ACTION ITEM: Convert every line of the items below into a Markdown table with two columns, Row and Line, numbering each row and omitting blank lines.

___ EXERCISE DATA

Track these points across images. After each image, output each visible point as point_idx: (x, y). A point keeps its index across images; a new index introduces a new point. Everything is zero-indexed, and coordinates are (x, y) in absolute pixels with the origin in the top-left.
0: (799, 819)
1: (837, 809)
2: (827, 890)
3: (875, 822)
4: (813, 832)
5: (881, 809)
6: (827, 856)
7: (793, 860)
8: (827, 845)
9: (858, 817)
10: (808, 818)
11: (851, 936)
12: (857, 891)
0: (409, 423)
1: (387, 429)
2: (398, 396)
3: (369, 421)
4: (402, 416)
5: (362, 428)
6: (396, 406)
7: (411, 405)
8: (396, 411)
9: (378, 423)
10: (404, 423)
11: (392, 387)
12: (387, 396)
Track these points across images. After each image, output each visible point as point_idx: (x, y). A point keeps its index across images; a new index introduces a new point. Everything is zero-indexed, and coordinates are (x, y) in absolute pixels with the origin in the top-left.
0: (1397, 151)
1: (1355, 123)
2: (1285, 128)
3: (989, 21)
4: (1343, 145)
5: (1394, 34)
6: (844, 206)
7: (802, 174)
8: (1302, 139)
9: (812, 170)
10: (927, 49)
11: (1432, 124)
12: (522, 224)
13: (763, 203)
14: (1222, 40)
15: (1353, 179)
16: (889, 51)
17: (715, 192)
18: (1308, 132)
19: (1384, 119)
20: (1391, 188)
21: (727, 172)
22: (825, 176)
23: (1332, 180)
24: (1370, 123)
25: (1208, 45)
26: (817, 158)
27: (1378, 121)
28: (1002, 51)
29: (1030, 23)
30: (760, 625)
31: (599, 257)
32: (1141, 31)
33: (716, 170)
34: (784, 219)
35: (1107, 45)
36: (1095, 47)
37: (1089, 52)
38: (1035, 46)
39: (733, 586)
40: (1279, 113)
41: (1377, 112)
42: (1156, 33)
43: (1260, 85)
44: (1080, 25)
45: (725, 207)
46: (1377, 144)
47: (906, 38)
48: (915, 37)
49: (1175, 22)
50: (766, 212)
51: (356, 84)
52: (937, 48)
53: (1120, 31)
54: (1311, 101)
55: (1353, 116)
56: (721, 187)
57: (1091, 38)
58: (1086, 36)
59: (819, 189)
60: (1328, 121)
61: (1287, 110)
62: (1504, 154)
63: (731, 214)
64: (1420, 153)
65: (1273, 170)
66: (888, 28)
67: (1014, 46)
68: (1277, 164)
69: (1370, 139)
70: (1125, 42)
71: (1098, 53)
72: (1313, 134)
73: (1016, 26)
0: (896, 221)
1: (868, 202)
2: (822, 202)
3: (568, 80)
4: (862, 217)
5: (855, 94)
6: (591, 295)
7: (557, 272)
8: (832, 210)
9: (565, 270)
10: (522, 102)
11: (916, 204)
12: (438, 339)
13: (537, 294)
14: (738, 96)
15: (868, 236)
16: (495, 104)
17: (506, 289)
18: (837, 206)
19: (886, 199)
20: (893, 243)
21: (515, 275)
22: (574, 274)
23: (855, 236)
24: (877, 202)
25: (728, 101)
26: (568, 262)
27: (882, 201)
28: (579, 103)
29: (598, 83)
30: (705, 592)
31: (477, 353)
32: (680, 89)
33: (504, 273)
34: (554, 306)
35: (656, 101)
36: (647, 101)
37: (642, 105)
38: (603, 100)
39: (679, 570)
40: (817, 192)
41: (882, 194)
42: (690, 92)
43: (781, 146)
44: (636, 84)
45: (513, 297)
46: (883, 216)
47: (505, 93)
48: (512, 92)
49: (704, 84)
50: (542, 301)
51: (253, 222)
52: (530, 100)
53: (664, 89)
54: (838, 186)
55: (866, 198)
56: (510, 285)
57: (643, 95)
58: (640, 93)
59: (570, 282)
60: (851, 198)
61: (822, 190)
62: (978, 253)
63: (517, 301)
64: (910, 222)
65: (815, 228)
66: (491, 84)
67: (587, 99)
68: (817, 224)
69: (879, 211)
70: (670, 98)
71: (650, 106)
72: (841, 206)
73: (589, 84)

______

WRITTEN SOLUTION:
| Row | Line |
|---|---|
| 1 | Track these points across images. After each image, output each visible point as point_idx: (x, y). A point keeps its index across images; a new index introduces a new point. Everything is zero-indexed, and coordinates are (x, y) in absolute pixels with the origin in the top-left. |
| 2 | 0: (799, 819) |
| 3 | 1: (837, 809) |
| 4 | 2: (827, 890) |
| 5 | 3: (875, 822) |
| 6 | 4: (813, 832) |
| 7 | 5: (881, 809) |
| 8 | 6: (827, 856) |
| 9 | 7: (793, 860) |
| 10 | 8: (827, 845) |
| 11 | 9: (858, 817) |
| 12 | 10: (808, 818) |
| 13 | 11: (851, 936) |
| 14 | 12: (857, 891) |
| 15 | 0: (409, 423) |
| 16 | 1: (387, 429) |
| 17 | 2: (398, 396) |
| 18 | 3: (369, 421) |
| 19 | 4: (402, 416) |
| 20 | 5: (362, 428) |
| 21 | 6: (396, 406) |
| 22 | 7: (411, 405) |
| 23 | 8: (396, 411) |
| 24 | 9: (378, 423) |
| 25 | 10: (404, 423) |
| 26 | 11: (392, 387) |
| 27 | 12: (387, 396) |
| 28 | Track these points across images. After each image, output each visible point as point_idx: (x, y). A point keeps its index across images; a new index introduces a new point. Everything is zero-indexed, and coordinates are (x, y) in absolute pixels with the origin in the top-left. |
| 29 | 0: (1397, 151) |
| 30 | 1: (1355, 123) |
| 31 | 2: (1285, 128) |
| 32 | 3: (989, 21) |
| 33 | 4: (1343, 145) |
| 34 | 5: (1394, 34) |
| 35 | 6: (844, 206) |
| 36 | 7: (802, 174) |
| 37 | 8: (1302, 139) |
| 38 | 9: (812, 170) |
| 39 | 10: (927, 49) |
| 40 | 11: (1432, 124) |
| 41 | 12: (522, 224) |
| 42 | 13: (763, 203) |
| 43 | 14: (1222, 40) |
| 44 | 15: (1353, 179) |
| 45 | 16: (889, 51) |
| 46 | 17: (715, 192) |
| 47 | 18: (1308, 132) |
| 48 | 19: (1384, 119) |
| 49 | 20: (1391, 188) |
| 50 | 21: (727, 172) |
| 51 | 22: (825, 176) |
| 52 | 23: (1332, 180) |
| 53 | 24: (1370, 123) |
| 54 | 25: (1208, 45) |
| 55 | 26: (817, 158) |
| 56 | 27: (1378, 121) |
| 57 | 28: (1002, 51) |
| 58 | 29: (1030, 23) |
| 59 | 30: (760, 625) |
| 60 | 31: (599, 257) |
| 61 | 32: (1141, 31) |
| 62 | 33: (716, 170) |
| 63 | 34: (784, 219) |
| 64 | 35: (1107, 45) |
| 65 | 36: (1095, 47) |
| 66 | 37: (1089, 52) |
| 67 | 38: (1035, 46) |
| 68 | 39: (733, 586) |
| 69 | 40: (1279, 113) |
| 70 | 41: (1377, 112) |
| 71 | 42: (1156, 33) |
| 72 | 43: (1260, 85) |
| 73 | 44: (1080, 25) |
| 74 | 45: (725, 207) |
| 75 | 46: (1377, 144) |
| 76 | 47: (906, 38) |
| 77 | 48: (915, 37) |
| 78 | 49: (1175, 22) |
| 79 | 50: (766, 212) |
| 80 | 51: (356, 84) |
| 81 | 52: (937, 48) |
| 82 | 53: (1120, 31) |
| 83 | 54: (1311, 101) |
| 84 | 55: (1353, 116) |
| 85 | 56: (721, 187) |
| 86 | 57: (1091, 38) |
| 87 | 58: (1086, 36) |
| 88 | 59: (819, 189) |
| 89 | 60: (1328, 121) |
| 90 | 61: (1287, 110) |
| 91 | 62: (1504, 154) |
| 92 | 63: (731, 214) |
| 93 | 64: (1420, 153) |
| 94 | 65: (1273, 170) |
| 95 | 66: (888, 28) |
| 96 | 67: (1014, 46) |
| 97 | 68: (1277, 164) |
| 98 | 69: (1370, 139) |
| 99 | 70: (1125, 42) |
| 100 | 71: (1098, 53) |
| 101 | 72: (1313, 134) |
| 102 | 73: (1016, 26) |
| 103 | 0: (896, 221) |
| 104 | 1: (868, 202) |
| 105 | 2: (822, 202) |
| 106 | 3: (568, 80) |
| 107 | 4: (862, 217) |
| 108 | 5: (855, 94) |
| 109 | 6: (591, 295) |
| 110 | 7: (557, 272) |
| 111 | 8: (832, 210) |
| 112 | 9: (565, 270) |
| 113 | 10: (522, 102) |
| 114 | 11: (916, 204) |
| 115 | 12: (438, 339) |
| 116 | 13: (537, 294) |
| 117 | 14: (738, 96) |
| 118 | 15: (868, 236) |
| 119 | 16: (495, 104) |
| 120 | 17: (506, 289) |
| 121 | 18: (837, 206) |
| 122 | 19: (886, 199) |
| 123 | 20: (893, 243) |
| 124 | 21: (515, 275) |
| 125 | 22: (574, 274) |
| 126 | 23: (855, 236) |
| 127 | 24: (877, 202) |
| 128 | 25: (728, 101) |
| 129 | 26: (568, 262) |
| 130 | 27: (882, 201) |
| 131 | 28: (579, 103) |
| 132 | 29: (598, 83) |
| 133 | 30: (705, 592) |
| 134 | 31: (477, 353) |
| 135 | 32: (680, 89) |
| 136 | 33: (504, 273) |
| 137 | 34: (554, 306) |
| 138 | 35: (656, 101) |
| 139 | 36: (647, 101) |
| 140 | 37: (642, 105) |
| 141 | 38: (603, 100) |
| 142 | 39: (679, 570) |
| 143 | 40: (817, 192) |
| 144 | 41: (882, 194) |
| 145 | 42: (690, 92) |
| 146 | 43: (781, 146) |
| 147 | 44: (636, 84) |
| 148 | 45: (513, 297) |
| 149 | 46: (883, 216) |
| 150 | 47: (505, 93) |
| 151 | 48: (512, 92) |
| 152 | 49: (704, 84) |
| 153 | 50: (542, 301) |
| 154 | 51: (253, 222) |
| 155 | 52: (530, 100) |
| 156 | 53: (664, 89) |
| 157 | 54: (838, 186) |
| 158 | 55: (866, 198) |
| 159 | 56: (510, 285) |
| 160 | 57: (643, 95) |
| 161 | 58: (640, 93) |
| 162 | 59: (570, 282) |
| 163 | 60: (851, 198) |
| 164 | 61: (822, 190) |
| 165 | 62: (978, 253) |
| 166 | 63: (517, 301) |
| 167 | 64: (910, 222) |
| 168 | 65: (815, 228) |
| 169 | 66: (491, 84) |
| 170 | 67: (587, 99) |
| 171 | 68: (817, 224) |
| 172 | 69: (879, 211) |
| 173 | 70: (670, 98) |
| 174 | 71: (650, 106) |
| 175 | 72: (841, 206) |
| 176 | 73: (589, 84) |